Let $f:\mathbb{R}^2 \rightarrow \mathbb{R}$ with $f(x,y)=x^2+y^2-2x^2y - \frac{4x^6y^2}{(x^4+y^2)^2}$ for $(x,y)\neq(0,0)$ and $f(0,0)=0$. Show that the function $t\mapsto f(tv)$ has a minimum in $t=0$ for every direction $v\in\mathbb{R}^2$, but $f(0,0)$ is not a local minimum of $f$.
I'm new to this and trying to figure out how to best proceed here. Do I understand correctly that I must first find the second derivative of the function $g(t)=f(vt)=f(at,bt)$ with $a,b\in\mathbb{R}$, e.g.

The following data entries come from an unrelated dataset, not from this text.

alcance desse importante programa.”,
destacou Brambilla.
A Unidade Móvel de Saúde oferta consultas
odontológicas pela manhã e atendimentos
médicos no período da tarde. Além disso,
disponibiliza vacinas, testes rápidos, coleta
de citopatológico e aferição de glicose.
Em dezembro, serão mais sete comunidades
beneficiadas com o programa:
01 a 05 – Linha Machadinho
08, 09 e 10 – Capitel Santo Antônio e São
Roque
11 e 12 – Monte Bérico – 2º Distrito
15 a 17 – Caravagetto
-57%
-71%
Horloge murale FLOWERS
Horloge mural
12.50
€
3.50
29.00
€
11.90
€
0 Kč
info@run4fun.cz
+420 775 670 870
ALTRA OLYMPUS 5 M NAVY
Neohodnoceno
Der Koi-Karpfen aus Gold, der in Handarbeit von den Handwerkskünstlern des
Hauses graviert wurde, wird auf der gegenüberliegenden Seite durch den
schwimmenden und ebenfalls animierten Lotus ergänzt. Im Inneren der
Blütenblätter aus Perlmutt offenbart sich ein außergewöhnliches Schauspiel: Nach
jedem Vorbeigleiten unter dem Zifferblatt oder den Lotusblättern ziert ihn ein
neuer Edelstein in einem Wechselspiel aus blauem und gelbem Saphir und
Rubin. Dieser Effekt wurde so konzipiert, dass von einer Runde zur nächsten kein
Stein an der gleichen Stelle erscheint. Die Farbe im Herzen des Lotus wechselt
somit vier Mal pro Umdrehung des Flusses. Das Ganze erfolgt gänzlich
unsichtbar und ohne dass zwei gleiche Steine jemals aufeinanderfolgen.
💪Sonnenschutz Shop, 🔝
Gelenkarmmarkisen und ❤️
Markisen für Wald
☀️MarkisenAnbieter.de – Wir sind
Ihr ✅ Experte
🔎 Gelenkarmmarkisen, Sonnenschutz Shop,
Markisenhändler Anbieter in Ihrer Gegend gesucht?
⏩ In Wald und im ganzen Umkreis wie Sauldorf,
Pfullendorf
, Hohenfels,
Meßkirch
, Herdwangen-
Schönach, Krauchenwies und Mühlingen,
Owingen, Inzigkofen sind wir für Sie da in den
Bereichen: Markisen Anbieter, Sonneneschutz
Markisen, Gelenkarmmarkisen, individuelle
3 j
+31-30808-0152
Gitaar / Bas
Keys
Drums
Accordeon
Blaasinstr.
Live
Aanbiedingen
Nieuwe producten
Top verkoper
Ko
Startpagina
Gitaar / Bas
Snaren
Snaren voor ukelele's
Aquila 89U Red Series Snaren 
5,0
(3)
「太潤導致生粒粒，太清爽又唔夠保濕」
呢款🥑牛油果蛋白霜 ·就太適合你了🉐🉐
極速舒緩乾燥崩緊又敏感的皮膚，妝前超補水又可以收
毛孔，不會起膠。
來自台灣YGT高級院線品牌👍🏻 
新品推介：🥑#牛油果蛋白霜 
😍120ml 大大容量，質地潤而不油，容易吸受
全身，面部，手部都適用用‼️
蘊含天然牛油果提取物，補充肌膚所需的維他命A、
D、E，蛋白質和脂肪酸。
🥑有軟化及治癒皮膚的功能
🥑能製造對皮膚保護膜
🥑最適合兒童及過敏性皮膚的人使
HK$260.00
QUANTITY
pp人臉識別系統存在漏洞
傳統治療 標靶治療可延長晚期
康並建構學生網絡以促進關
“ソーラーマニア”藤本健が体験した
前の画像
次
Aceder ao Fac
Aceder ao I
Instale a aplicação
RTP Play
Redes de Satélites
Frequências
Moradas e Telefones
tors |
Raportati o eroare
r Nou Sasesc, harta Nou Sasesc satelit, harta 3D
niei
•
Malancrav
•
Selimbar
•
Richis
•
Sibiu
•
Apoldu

$$g(t)=a^2t^2 + b^2t^2 - 2a^2t^2bt - \frac{4a^6t^6b^2t^2}{(a^4t^4+b^2t^2)^2}$$
and then set $t=0$ and see if $\nabla^2g(t)\geq0$ to then use the first derivative and see if $g(0)=0$?
If that is correct, how would I show that $f(0,0)$ is not a local mimum of $f$?
HINT for the second part: Consider what happens on the curve $y=x^2$.